WHAT IS NEEDED:
Reproduce the first line of the material below and each line after it, exactly, through the line containing "fierté pour toute une génération qui se", and give nothing more.

####

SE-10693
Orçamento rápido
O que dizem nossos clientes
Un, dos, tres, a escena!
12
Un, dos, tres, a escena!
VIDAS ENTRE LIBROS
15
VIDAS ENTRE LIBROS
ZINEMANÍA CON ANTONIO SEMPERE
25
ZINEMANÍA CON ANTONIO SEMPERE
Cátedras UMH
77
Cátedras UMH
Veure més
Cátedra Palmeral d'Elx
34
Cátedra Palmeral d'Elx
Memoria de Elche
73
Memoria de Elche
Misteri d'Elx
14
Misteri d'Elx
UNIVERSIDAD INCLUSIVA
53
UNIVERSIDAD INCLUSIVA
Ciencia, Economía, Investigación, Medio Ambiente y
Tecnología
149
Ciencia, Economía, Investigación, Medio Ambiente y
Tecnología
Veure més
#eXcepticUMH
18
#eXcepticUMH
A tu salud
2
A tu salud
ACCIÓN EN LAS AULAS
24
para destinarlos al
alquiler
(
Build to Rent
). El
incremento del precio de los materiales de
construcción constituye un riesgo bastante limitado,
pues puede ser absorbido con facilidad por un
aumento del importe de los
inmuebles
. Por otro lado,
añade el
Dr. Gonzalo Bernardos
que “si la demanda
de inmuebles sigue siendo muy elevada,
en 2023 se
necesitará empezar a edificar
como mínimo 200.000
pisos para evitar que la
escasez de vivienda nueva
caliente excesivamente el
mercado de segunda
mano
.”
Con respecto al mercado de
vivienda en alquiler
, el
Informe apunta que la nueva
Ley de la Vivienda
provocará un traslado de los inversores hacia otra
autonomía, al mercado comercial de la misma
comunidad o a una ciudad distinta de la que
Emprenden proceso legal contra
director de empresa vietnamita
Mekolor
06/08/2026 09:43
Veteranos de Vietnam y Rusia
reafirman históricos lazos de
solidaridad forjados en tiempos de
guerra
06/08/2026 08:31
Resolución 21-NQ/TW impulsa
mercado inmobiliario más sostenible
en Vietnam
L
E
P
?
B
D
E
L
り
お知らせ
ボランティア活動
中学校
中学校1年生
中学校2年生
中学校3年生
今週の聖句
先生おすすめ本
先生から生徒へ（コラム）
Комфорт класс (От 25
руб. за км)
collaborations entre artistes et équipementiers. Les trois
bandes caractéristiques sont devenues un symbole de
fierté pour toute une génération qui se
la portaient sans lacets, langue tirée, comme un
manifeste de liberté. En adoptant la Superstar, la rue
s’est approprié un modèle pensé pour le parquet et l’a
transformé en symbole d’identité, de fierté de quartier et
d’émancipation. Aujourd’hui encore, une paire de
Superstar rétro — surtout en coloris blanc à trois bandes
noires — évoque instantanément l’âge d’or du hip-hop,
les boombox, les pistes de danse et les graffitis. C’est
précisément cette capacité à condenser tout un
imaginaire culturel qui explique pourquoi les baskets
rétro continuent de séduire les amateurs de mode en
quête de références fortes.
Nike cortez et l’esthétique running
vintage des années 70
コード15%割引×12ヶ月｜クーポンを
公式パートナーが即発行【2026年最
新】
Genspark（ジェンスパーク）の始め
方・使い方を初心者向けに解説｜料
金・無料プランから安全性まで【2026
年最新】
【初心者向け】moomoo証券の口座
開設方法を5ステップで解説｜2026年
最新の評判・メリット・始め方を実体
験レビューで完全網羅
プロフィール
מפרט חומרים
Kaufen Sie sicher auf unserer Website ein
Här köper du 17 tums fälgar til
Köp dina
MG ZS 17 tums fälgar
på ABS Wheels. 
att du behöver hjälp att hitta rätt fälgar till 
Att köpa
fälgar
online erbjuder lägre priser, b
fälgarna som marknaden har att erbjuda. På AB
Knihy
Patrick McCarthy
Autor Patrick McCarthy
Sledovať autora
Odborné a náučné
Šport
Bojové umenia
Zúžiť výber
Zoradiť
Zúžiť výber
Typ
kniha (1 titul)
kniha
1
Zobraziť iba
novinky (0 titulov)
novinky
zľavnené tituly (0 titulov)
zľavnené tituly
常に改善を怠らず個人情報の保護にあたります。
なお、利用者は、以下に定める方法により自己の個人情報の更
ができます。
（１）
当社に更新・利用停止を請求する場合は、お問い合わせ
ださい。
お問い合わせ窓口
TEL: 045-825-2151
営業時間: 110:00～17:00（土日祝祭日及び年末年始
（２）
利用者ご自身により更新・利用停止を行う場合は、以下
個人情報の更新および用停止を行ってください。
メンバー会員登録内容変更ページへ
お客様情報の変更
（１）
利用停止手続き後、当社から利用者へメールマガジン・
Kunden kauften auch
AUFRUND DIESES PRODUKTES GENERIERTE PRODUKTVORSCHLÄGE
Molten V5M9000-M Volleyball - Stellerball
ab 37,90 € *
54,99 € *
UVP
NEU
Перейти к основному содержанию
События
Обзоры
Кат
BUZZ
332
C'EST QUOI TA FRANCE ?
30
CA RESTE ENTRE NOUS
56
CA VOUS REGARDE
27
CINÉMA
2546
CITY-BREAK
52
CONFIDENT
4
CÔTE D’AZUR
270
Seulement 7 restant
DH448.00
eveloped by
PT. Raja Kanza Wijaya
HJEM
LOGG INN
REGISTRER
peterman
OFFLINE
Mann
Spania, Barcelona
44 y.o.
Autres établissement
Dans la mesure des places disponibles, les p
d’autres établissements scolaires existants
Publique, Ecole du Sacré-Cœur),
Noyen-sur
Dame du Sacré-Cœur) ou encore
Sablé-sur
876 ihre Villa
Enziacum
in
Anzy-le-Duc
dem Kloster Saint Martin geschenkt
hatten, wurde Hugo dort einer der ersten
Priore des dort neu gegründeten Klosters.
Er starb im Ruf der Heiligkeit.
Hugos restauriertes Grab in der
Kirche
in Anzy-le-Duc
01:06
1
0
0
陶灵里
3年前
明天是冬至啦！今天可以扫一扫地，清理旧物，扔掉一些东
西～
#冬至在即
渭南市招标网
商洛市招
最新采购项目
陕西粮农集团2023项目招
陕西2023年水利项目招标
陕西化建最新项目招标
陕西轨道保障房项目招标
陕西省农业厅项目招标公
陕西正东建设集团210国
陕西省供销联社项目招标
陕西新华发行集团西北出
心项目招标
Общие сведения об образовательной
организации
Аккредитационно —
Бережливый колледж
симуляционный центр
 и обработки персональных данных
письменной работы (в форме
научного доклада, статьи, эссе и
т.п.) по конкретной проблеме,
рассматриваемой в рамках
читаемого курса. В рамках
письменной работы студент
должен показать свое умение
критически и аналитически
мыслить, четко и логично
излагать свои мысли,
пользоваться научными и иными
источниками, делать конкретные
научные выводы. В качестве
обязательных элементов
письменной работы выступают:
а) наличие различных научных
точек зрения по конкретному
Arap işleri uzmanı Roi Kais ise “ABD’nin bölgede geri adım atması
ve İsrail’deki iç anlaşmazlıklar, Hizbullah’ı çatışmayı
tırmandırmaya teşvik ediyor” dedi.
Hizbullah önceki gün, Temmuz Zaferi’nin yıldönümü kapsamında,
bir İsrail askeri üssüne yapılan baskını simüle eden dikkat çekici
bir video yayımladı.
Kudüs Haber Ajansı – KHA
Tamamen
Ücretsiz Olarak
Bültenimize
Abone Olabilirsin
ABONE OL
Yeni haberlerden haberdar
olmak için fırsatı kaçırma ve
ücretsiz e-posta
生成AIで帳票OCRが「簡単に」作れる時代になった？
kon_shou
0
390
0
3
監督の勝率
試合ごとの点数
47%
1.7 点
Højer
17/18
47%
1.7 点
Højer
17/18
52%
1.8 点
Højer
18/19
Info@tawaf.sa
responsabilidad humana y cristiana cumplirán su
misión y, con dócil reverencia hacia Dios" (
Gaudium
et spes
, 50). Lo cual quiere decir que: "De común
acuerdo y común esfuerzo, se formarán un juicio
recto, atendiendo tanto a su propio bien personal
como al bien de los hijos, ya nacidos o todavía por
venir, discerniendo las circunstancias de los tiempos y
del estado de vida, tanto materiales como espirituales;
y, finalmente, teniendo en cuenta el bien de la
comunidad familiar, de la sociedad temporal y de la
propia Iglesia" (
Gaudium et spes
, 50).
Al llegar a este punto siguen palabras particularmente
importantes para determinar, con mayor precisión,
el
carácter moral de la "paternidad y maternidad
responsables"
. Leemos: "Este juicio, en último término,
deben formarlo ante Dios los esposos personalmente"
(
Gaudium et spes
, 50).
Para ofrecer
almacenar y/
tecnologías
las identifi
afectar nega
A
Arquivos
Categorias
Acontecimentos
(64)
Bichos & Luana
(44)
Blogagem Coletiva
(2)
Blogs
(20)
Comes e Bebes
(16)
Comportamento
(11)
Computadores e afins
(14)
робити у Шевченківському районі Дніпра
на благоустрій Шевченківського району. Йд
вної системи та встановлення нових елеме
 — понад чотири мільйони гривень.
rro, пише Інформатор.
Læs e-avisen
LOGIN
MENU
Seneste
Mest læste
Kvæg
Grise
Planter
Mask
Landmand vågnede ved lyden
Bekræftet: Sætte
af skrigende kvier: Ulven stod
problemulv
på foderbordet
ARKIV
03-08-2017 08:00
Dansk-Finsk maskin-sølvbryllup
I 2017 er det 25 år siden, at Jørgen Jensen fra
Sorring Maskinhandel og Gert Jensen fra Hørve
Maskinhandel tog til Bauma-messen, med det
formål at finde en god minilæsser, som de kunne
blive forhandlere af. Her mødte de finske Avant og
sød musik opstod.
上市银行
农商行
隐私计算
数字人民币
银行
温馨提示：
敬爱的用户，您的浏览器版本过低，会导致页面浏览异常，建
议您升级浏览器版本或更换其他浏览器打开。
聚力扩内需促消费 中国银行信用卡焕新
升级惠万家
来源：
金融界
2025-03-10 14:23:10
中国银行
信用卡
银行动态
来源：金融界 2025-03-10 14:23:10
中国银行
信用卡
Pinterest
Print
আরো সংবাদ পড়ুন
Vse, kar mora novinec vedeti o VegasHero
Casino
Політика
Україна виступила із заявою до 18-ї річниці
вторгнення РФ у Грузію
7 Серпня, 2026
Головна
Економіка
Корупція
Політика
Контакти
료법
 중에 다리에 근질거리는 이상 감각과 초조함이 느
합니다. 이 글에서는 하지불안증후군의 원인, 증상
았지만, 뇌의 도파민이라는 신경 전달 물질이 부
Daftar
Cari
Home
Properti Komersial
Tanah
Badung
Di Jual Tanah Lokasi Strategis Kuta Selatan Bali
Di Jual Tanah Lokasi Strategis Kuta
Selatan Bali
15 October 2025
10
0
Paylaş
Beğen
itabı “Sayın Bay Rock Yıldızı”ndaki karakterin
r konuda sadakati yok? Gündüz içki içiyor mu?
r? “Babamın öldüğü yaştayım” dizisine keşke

####

PROBLEM SOLUTION:
SE-10693
Orçamento rápido
O que dizem nossos clientes
Un, dos, tres, a escena!
12
Un, dos, tres, a escena!
VIDAS ENTRE LIBROS
15
VIDAS ENTRE LIBROS
ZINEMANÍA CON ANTONIO SEMPERE
25
ZINEMANÍA CON ANTONIO SEMPERE
Cátedras UMH
77
Cátedras UMH
Veure més
Cátedra Palmeral d'Elx
34
Cátedra Palmeral d'Elx
Memoria de Elche
73
Memoria de Elche
Misteri d'Elx
14
Misteri d'Elx
UNIVERSIDAD INCLUSIVA
53
UNIVERSIDAD INCLUSIVA
Ciencia, Economía, Investigación, Medio Ambiente y
Tecnología
149
Ciencia, Economía, Investigación, Medio Ambiente y
Tecnología
Veure més
#eXcepticUMH
18
#eXcepticUMH
A tu salud
2
A tu salud
ACCIÓN EN LAS AULAS
24
para destinarlos al
alquiler
(
Build to Rent
). El
incremento del precio de los materiales de
construcción constituye un riesgo bastante limitado,
pues puede ser absorbido con facilidad por un
aumento del importe de los
inmuebles
. Por otro lado,
añade el
Dr. Gonzalo Bernardos
que “si la demanda
de inmuebles sigue siendo muy elevada,
en 2023 se
necesitará empezar a edificar
como mínimo 200.000
pisos para evitar que la
escasez de vivienda nueva
caliente excesivamente el
mercado de segunda
mano
.”
Con respecto al mercado de
vivienda en alquiler
, el
Informe apunta que la nueva
Ley de la Vivienda
provocará un traslado de los inversores hacia otra
autonomía, al mercado comercial de la misma
comunidad o a una ciudad distinta de la que
Emprenden proceso legal contra
director de empresa vietnamita
Mekolor
06/08/2026 09:43
Veteranos de Vietnam y Rusia
reafirman históricos lazos de
solidaridad forjados en tiempos de
guerra
06/08/2026 08:31
Resolución 21-NQ/TW impulsa
mercado inmobiliario más sostenible
en Vietnam
L
E
P
?
B
D
E
L
り
お知らせ
ボランティア活動
中学校
中学校1年生
中学校2年生
中学校3年生
今週の聖句
先生おすすめ本
先生から生徒へ（コラム）
Комфорт класс (От 25
руб. за км)
collaborations entre artistes et équipementiers. Les trois
bandes caractéristiques sont devenues un symbole de
fierté pour toute une génération qui se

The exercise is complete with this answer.